US Defense Cuts Intelligence

US Defense Cuts Intelligence
Wednesday, October 10, 2012 - 8:30am

(CNN) -- Looming across-the-board cuts to the intelligence community budget will be devastating if Congress fails to act, the nation's top intelligence officer warns.

"If sequestration is allowed to happen, it will be disastrous for intelligence," Director of National Intelligence James Clapper told a group of intel officers and contractors gathered at a conference in Orlando, Florida, Tuesday.

Clapper said every major intelligence program is "in jeopardy of being wounded" because the budget deal Congress passed last year does not allow the intelligence community any flexibility to prioritize needs.

"The current arrangement pre-supposes that everything we do in intelligence is of equal import and we all know that's not the case," Clapper added.

The scheduled cuts -- approximately 10% of the current budgets -- would impact programs as well as personnel.

As part of an agreement that allowed President Barack Obama to raise the debt ceiling last year, a congressional "super committee" was tasked to find more than a trillion dollars in government savings over the next decade, but no solution was reached.

If Obama and Congress cannot come to agreement on where the cuts should come from, $1 trillion would automatically be axed from the federal government's budget. The defense budget will be axed by $500 billion over the next decade. The automatic cuts, which are set to go into effect January 2, are referred to as sequestration.

Letitia Long, director of the National Geospatial-Intelligence Agency, referred to the upcoming cuts as a "salami slice" that would leave the intelligence community with no ability to manage risk. "There's no flexibility to say, 'I want to take all of it one area and therefore stop doing what my lowest priority might be,'" she explained.

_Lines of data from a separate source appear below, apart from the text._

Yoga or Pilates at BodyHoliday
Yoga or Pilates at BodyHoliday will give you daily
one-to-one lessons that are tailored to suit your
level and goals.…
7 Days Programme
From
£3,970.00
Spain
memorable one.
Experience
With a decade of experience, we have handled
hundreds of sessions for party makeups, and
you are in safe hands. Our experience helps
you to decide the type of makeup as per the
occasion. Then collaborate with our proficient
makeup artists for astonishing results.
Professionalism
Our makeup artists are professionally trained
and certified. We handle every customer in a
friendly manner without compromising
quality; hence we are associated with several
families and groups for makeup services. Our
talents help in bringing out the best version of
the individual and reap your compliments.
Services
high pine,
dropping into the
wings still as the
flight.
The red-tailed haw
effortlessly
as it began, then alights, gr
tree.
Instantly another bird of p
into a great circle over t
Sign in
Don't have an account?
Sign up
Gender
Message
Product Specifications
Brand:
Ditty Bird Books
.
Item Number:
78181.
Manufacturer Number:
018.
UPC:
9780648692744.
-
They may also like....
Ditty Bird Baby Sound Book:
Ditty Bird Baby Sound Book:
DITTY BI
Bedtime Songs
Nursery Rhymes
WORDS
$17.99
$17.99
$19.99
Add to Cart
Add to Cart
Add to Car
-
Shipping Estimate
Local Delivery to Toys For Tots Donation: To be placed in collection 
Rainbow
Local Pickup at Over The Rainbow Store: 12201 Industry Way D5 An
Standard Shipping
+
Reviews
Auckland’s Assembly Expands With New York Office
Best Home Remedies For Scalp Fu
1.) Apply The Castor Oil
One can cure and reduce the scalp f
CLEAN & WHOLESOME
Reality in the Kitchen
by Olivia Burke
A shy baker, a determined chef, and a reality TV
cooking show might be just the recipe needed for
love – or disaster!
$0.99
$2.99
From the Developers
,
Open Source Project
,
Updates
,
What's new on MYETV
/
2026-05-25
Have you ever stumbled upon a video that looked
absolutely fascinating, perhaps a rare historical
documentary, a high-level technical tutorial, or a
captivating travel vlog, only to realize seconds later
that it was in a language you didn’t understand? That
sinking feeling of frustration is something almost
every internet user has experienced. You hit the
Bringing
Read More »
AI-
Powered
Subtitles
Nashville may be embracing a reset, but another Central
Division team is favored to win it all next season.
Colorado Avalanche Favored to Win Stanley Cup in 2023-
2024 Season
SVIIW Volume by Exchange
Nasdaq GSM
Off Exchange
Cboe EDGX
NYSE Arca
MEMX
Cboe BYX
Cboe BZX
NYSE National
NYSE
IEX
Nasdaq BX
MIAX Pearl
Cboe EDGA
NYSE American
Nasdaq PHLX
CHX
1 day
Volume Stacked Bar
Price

Clapper said the nation is facing the most diverse set of threats he has seen in his nearly 50-year career and called on Congress to "avert this train wreck" when it returns to Washington for a lame duck session after the November elections.

Defense Secretary Leon Panetta said in August the impending cuts "would do real damage to our security, our troops and their families, and our military's ability to protect the nation."